With the end of the pandemic in sight, Mark Cocker talks to Keith Savage about the possibilities and challenges for environmental campaigners
The Covid-19 pandemic has inflicted massive loss and damage on our country. Yet in all the hardship of the last year we have learned or relearned something about ourselves. Could it be that the experience of lockdown has changed our lives and our relationship with the natural world for the better?
Just as there are wide reports of mental health problems triggered by the pandemic and lockdown, so there have also been positive outcomes, says Mark Cocker. For instance, many came to appreciate the centrality of green space to the quality of their lives. Dozens of studies report that experiencing green spaces and nature is good for mental wellbeing and is an aid to recovery from illness, mental and physical. The issue is not why we should engage with nature, but how do we do it.
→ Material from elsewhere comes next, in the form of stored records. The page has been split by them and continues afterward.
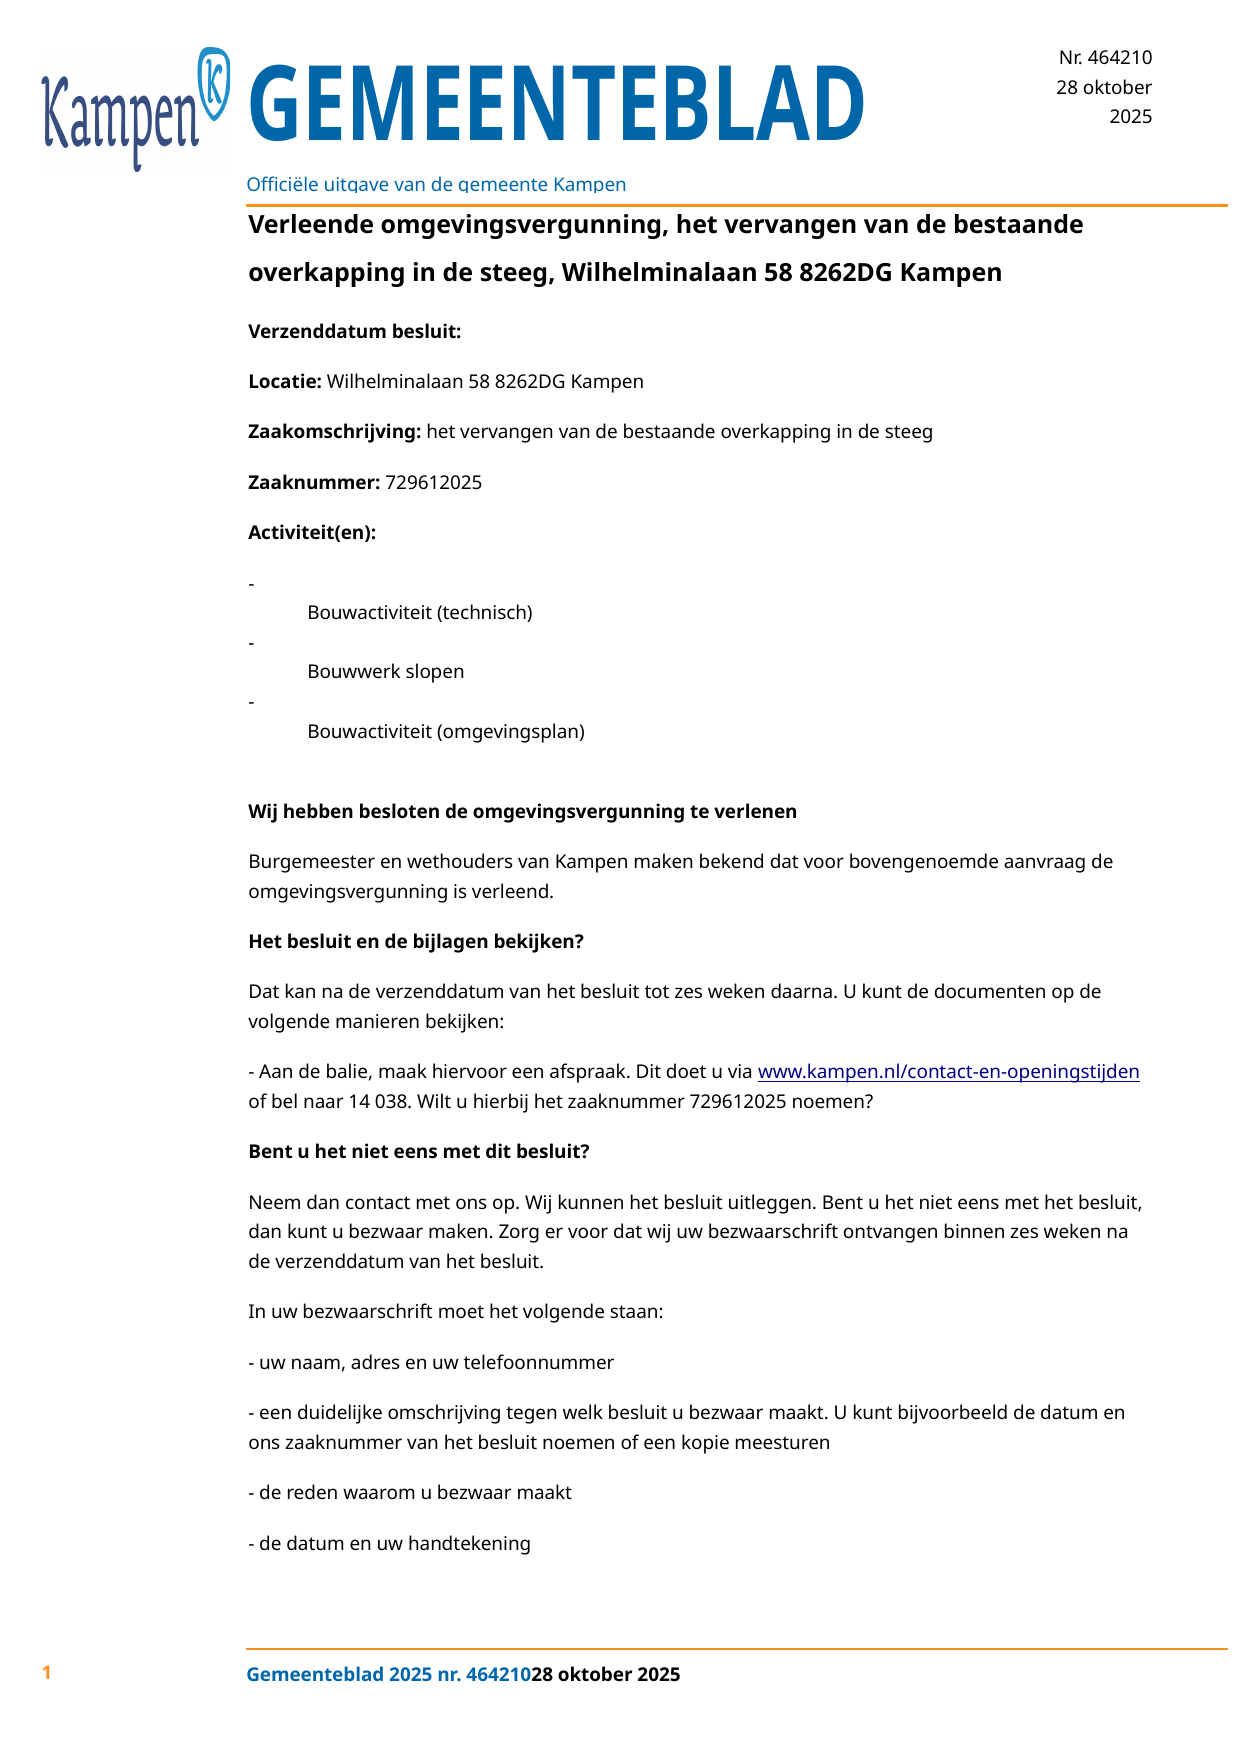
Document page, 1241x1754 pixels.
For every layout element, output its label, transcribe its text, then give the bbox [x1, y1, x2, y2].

text - de datum en uw handtekening [248, 1530, 1152, 1556]
text Burgemeester en wethouders van Kampen maken bekend dat voor bovengenoemde aanvraag de omgevingsvergunning is verleend. [248, 848, 1152, 904]
text Neem dan contact met ons op. Wij kunnen het besluit uitleggen. Bent u het niet eens met het besluit, dan kunt u bezwaar maken. Zorg er voor dat wij uw bezwaarschrift ontvangen binnen zes weken na de verzenddatum van het besluit. [248, 1189, 1152, 1274]
text Het besluit en de bijlagen bekijken? [248, 928, 1152, 954]
list Bouwwerk slopen [248, 659, 1152, 684]
text In uw bezwaarschrift moet het volgende staan: [248, 1299, 1152, 1324]
text - de reden waarom u bezwaar maakt [248, 1479, 1152, 1505]
text Verzenddatum besluit: [248, 318, 1152, 344]
text Zaakomschrijving: het vervangen van de bestaande overkapping in de steeg [248, 419, 1152, 444]
text Wij hebben besloten de omgevingsvergunning te verlenen [248, 798, 1152, 824]
text - uw naam, adres en uw telefoonnummer [248, 1349, 1152, 1375]
text Dat kan na de verzenddatum van het besluit tot zes weken daarna. U kunt de documenten op de volgende manieren bekijken: [248, 979, 1152, 1034]
picture [41, 47, 231, 172]
text Zaaknummer: 729612025 [248, 469, 1152, 495]
text - een duidelijke omschrijving tegen welk besluit u bezwaar maakt. U kunt bijvoorbeeld de datum en ons zaaknummer van het besluit noemen of een kopie meesturen [248, 1399, 1152, 1455]
text - Aan de balie, maak hiervoor een afspraak. Dit doet u via www.kampen.nl/contact-en-openingstijden of bel naar 14 038. Wilt u hierbij het zaaknummer 729612025 noemen? [248, 1059, 1152, 1114]
text Locatie: Wilhelminalaan 58 8262DG Kampen [248, 368, 1152, 394]
text Verleende omgevingsvergunning, het vervangen van de bestaande overkapping in de steeg, Wilhelminalaan 58 8262DG Kampen [248, 207, 1152, 288]
text Activiteit(en): [248, 519, 1152, 545]
list Bouwactiviteit (omgevingsplan) [248, 718, 1152, 744]
list Bouwactiviteit (technisch) [248, 599, 1152, 625]
text Bent u het niet eens met dit besluit? [248, 1139, 1152, 1164]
We are trapped in a set of historical relationships with nature which are so deeply embedded they are hard to alter. But green space is still unevenly distributed across the population. Black people are four times less likely to have daily access to quality green spaces than white people. We gained the right to roam in 2001 but we still only have access to 8% of the country. Our country, supposedly. But it still feels likes someone else’s land. It is another example of the social injustice that bedevils our society. People are a casualty but so is nature because so many of us are unaware of our responsibilities to the rest of life in these islands.
Theoretically there should be scope to turn the tanker of habitat loss around in this country. Whatever your views on Brexit and our membership of the EU, a silver lining in our leaving Europe politically could be the opportunity to press a reset button on our attitudes and policies for the natural environment.
In the autumn the Government made great play about investing in the countryside. Given their track record one is entitled to be sceptical. The prime minister talks about “Build, Build, Build” and sweeping aside “newt counting” formalities as the means to economic recovery after Covid, while the planning White Paper offers few environmental safeguards. It’s a bit like expecting the butcher to promote vegetarianism!
But who and what can affect our political discourse? Our binary political system distorts debate and prevents really innovative views on how to tackle the profound social, cultural and economic problems from being heard and considered. Our biggest environmental charities have been weakened financially by the lockdown and their charitable status prevents them from taking on explicit political campaigns.
All of this might leave you feeling a bit pessimistic – after all, David Attenborough has been a brilliant educator and campaigner for 40 years but wildlife populations worldwide have halved in that time. However, there are issues that we can focus on in Britain that would make a significant difference.
We have the largest, most important areas of blanket bog in the world. The Flow Country in northern Scotland is typical. It was proposed as a UNESCO world heritage site 40 years ago, and calls have rightly been renewed for recognition. This blanket bog landscape is made of peat and is a land form that contains fewer solids than milk. Boggy and quaking it may be, but it stores 400 million tons of carbon and sequesters more carbon than rainforest. It is, therefore, brilliant for wildlife, but it also has a key role in combatting climate change.
These islands have about five million acres of peat moorland and it is vital that they receive proper environmental management too. Instead we see millions of pounds in subsidies go to support their degradation. Much of this upland area is intensively managed to support the sporting interests of perhaps 10,000 super-rich people. Instead of being improved for carbon capture, the areas are often systematically burned to create breeding habitat for grouse. The whole exercise is ecological illiteracy and I look forward to a complete ban on driven grouse shooting.
The Government recently signed up to a target of protecting 30% of the countryside for biodiversity, but what is centrally important is that all areas of land rich in nature are linked and connected with corridors. Nature functions as a single system, not as a series of separate pocket-sized fragments. The creation of new National Parks will be great but it is also necessary that we have a connecting network that links them all.
In existing National Parks, such as the Lake District and Peak District, much of the high ground is a sheep-shorn desert. The parks need to be funded and farmers supported so that we slowly shift from this traditional sheep monoculture, devoid of wildlife, to a wilder countryside that fulfils the nation’s requirement for green space and recreation.
We need a New Deal for Nature. We have seen local charities and voluntary groups showing great creativity and imagination, getting bold projects off the ground. Environmental politics is, in many ways, still marginal to the mainstream and the recognition that we as a species are party to a single functioning biosphere, and completely dependent upon it, is still undeveloped in the mainstream political conversation. Too few politicians at Westminster are well-informed and able to argue the case for and about nature.
A post-Covid, post-Brexit world could allow us to “build back better”. But part of that means not putting the needs of the dominant species first every time. That is going to be difficult to argue. The economic hardship inflicted by Covid-19 will see unemployment rise, child poverty reach into new communities and health services stretched.
Tackling these issues will be at the heart of political arguments in 2021 but the pandemic has proved how much our own health depends on the life around us. It is time to recognise that acting in the interests of the biosphere is not just good for nature, it is good for us too.